There you have it. No startling revelations, just a few handy hints that have made my life a little easier.
Keeping warm doesn't present too much of a challenge in the comfort of your home. You have blankets in your linen cupboard and warm clothes in your wardrobe. You probably have a fireplace, electric heater or air conditioning to warm your home. Cooking your food isn't much of a challenge if you have a stove or oven.
If you are camping or find yourself stranded, a fire gives you light, heat and will boost your morale. Starting a fire and keeping it going will give you something constructive to do if you are stranded and waiting for help.
If you were stranded for a night or two, would you know how to light a fire? Do you have any equipment that would help you light a fire? I'm not suggesting that you walk around town with enough fire-lighting paraphernalia to rival your neighbourhood arsonist, I mean in your car (specifically, in that overnight-bag full of gear I suggested you carry a few weeks ago). If not, you should consider adding fire making tools to this bag.
Ideally, you should have at least three different ways to make fire. My preferences are:
- Weatherproof matches,
- A disposable lighter,
- A magnesium flint with striking steel.
There are other methods of lighting a fire, such as a bow-drill, but they require practice beforehand. You don't want to try these methods out for the first time when you are in serious trouble. You could also focus sunlight through a magnifying glass or the lens of your glasses onto tinder, but this only works on a clear, sunny day. No sun = no fire.
You should also carry some form of tinder with your fire-tools, because you can't always rely on your surroundings to provide you with something suitable. I suggest keeping your tinder in either a zip-lock bag or small, airtight plastic container. Two readily available sources (in every home) are:
- Lint from the dryer (not only is it highly flammable, it's free),
- Cotton balls infused with petroleum jelly (yes, that stuff you rub on your lips when they're chapped). Cotton wool with petroleum jelly burns four times longer than cotton wool on its own.

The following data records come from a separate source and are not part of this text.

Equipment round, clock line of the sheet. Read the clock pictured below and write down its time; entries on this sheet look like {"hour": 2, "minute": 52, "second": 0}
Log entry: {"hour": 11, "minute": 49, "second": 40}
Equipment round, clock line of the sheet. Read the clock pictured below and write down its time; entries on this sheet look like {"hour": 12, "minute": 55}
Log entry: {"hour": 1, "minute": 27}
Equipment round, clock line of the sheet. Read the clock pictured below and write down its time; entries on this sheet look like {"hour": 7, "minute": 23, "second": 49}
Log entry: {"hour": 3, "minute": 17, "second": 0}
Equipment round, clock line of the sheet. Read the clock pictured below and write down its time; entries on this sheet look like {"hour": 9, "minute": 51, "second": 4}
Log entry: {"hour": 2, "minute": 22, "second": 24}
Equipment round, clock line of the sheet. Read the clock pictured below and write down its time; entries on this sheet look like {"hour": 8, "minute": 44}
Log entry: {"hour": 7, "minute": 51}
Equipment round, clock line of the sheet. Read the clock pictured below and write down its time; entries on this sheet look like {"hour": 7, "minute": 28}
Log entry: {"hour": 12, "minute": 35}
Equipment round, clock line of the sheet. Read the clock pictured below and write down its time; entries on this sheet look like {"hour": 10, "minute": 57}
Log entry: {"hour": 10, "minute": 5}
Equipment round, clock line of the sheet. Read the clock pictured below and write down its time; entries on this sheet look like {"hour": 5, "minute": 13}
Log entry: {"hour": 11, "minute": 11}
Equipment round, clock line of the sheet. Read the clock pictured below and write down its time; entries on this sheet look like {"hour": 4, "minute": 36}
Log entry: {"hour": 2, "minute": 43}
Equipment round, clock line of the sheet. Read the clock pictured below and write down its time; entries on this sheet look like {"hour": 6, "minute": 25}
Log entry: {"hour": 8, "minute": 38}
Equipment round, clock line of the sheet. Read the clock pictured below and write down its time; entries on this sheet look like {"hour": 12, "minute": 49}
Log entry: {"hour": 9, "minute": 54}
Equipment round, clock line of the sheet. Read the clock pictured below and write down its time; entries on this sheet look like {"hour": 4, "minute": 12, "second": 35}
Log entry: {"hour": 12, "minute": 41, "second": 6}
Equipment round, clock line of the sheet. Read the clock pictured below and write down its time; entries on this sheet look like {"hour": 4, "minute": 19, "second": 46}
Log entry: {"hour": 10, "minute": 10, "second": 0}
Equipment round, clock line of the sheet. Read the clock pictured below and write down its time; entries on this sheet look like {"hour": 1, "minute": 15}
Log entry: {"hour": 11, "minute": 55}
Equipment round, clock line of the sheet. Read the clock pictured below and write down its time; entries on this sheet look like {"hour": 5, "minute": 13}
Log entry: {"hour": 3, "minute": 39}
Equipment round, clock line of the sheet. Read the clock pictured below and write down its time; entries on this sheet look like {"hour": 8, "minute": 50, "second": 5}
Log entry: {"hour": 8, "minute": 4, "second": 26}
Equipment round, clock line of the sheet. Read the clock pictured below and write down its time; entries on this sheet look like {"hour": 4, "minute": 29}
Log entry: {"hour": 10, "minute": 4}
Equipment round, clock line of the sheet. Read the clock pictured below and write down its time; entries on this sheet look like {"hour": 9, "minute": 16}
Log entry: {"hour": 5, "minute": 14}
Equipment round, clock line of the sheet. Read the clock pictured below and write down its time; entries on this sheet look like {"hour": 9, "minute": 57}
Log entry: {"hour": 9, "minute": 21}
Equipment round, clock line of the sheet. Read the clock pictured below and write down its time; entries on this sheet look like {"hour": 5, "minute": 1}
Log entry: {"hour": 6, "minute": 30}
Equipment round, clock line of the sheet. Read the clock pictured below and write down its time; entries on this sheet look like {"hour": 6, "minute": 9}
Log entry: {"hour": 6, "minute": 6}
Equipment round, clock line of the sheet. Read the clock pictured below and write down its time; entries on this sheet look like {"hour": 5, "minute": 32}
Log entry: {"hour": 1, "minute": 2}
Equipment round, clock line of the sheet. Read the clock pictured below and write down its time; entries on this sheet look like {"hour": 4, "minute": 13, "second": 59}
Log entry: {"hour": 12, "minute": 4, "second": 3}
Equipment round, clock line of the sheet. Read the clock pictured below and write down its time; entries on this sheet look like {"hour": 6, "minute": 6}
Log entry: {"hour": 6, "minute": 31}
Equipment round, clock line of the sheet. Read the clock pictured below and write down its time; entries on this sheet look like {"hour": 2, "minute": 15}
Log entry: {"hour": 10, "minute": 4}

The rest of your fire building is fairly straight forward. Gather your firewood, tinder and kindling first. Clear debris, even grass, from the area you intend to build your fire. Bare earth is best. Also, clear any debris that is near the fire. If possible, use rocks to build a ring around the fire. Then build your fire; tinder on the ground with a tee-pee or pyramid of kindling above it. Build a larger tee-pee of sticks above this. Once your fire is established, you can gradually feed larger and larger pieces of wood into the fire.
I know this information is fairly basic, but not everyone knows how to build a fire. (Yes, I actually know adults who can't make a fire and keep it going once it's lit.)
Never leave your fire unattended. Once a fire is lit, accidents can happen (embers travel on the slightest of updraughts). When you are done with your fire, make sure you extinguish your fire properly. (Notice I keep referring to your fire? You created that fire, so you are responsible for not letting it get out of control. Even if you have no conscience and don't care about anyone else, do you really want to die in a forest fire that you caused?). After the fire burns out, drown the remains with water and stir it with a stick, ensuring nothing hot remains. Burying the remains with sand will help too.